If the world feels like a better place today, that’s because it is. It’s opening day in Cincinnati. Baseball is back, Marty’s on the radio and hope springs eternal once again. There are a lot of reason that I love baseball, but the biggest one is that it’s the game that best mirrors life.
You Have To Swing The Bat
There’s one baseball player that everyone has heard of. Babe Ruth. He was the homerun king for most of the 20th Century. He also struck out more frequently than he hit home runs. It didn’t stop him. He still showed up and give his best swing.
In life, we have to step to the plate and swing the bat to make anything happen. We can study, plan and prepare as much as we want but if we leave the bat on our shoulder, we’ll never get a hit. Simply put, we have to try.
It’s Mostly Sprints And Rests
The bases in baseball at 90 feet apart. It isn’t very often that a player has to run more than that before they get to rest. They hit the ball, run 90 feet and rest until someone else hits the ball and they can run another 90 feet and if they’re safe, they can rest before they have to sprint again.
Much of the life is made up of sprints the rests. The most successful people I know are able to work incredibly hard for short bursts, rest and then sprint again. They focus on the task before them, their 90 feet. They run it as hard they can and then rest until its time to sprint again.
Homerun hitters are great, but teams are built around people that can put the ball in play consistently. A hitter with a .300 and 10 home runs is more valuable than the one hitting .240 with 20 home runs. One is consistent and makes things happen by putting the ball in play while the other hits more home runs, but is a lot less reliable.
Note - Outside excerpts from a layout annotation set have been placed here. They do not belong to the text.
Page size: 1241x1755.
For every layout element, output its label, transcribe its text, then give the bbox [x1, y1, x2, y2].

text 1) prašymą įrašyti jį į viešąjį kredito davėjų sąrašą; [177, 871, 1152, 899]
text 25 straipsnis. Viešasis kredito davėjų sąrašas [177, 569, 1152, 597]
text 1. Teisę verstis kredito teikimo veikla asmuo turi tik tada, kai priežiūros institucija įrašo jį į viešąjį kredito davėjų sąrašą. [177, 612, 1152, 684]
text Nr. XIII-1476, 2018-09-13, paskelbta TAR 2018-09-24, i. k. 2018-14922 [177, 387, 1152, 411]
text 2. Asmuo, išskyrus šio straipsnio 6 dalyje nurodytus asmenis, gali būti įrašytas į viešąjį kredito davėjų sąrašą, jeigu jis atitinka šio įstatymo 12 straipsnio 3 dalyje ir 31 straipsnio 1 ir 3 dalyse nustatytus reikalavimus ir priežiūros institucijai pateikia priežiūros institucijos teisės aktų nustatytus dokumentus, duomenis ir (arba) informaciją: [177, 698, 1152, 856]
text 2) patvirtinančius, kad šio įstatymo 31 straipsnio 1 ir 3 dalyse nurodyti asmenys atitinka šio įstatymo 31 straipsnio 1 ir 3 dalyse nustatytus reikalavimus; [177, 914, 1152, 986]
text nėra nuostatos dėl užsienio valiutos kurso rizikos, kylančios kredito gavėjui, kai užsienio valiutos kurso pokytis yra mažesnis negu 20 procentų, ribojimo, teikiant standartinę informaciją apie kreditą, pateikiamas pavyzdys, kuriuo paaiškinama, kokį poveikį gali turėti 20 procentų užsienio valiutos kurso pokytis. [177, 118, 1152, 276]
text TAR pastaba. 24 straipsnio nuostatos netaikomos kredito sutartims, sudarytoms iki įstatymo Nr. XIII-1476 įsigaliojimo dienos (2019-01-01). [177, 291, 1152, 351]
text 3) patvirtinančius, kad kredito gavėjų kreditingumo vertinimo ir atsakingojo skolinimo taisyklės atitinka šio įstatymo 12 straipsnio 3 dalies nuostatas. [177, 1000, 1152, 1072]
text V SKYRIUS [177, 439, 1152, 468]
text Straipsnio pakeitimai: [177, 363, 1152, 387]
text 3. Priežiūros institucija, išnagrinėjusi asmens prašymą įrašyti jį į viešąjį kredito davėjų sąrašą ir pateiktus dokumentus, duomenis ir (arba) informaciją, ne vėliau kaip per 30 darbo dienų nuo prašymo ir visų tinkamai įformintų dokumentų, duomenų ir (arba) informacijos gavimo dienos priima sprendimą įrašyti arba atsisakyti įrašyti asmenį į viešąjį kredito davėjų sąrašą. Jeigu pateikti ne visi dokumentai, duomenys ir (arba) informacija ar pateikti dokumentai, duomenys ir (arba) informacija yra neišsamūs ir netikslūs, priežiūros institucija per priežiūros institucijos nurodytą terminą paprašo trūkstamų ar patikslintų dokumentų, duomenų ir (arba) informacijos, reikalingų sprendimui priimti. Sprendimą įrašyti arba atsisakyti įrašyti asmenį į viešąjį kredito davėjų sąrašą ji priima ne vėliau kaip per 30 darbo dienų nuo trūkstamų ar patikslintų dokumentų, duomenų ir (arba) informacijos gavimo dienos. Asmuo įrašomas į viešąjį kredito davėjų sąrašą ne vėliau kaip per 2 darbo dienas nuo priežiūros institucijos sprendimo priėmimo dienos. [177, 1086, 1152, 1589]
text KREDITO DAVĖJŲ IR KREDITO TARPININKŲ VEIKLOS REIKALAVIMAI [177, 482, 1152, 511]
In life, home runs are great and we all like them, but there’s more value in being consistent. We all know people who can turn in one good month, but it happens once a quarter. These people are homerun hitters, when they hit the ball, it goes a long way. They will be beaten by singles hitters that turn in a solid performance every month, no matter what. In baseball and business, consistency counts.
If the world seems like a better place to day, it’s because it is. Opening Day is one of the most exciting days of the year. I love it because I’m reminded again that I have to swing the bat, be prepared to sprint and consistently put the work in. Baseball is a lot like life. Life is the only game more rewarding.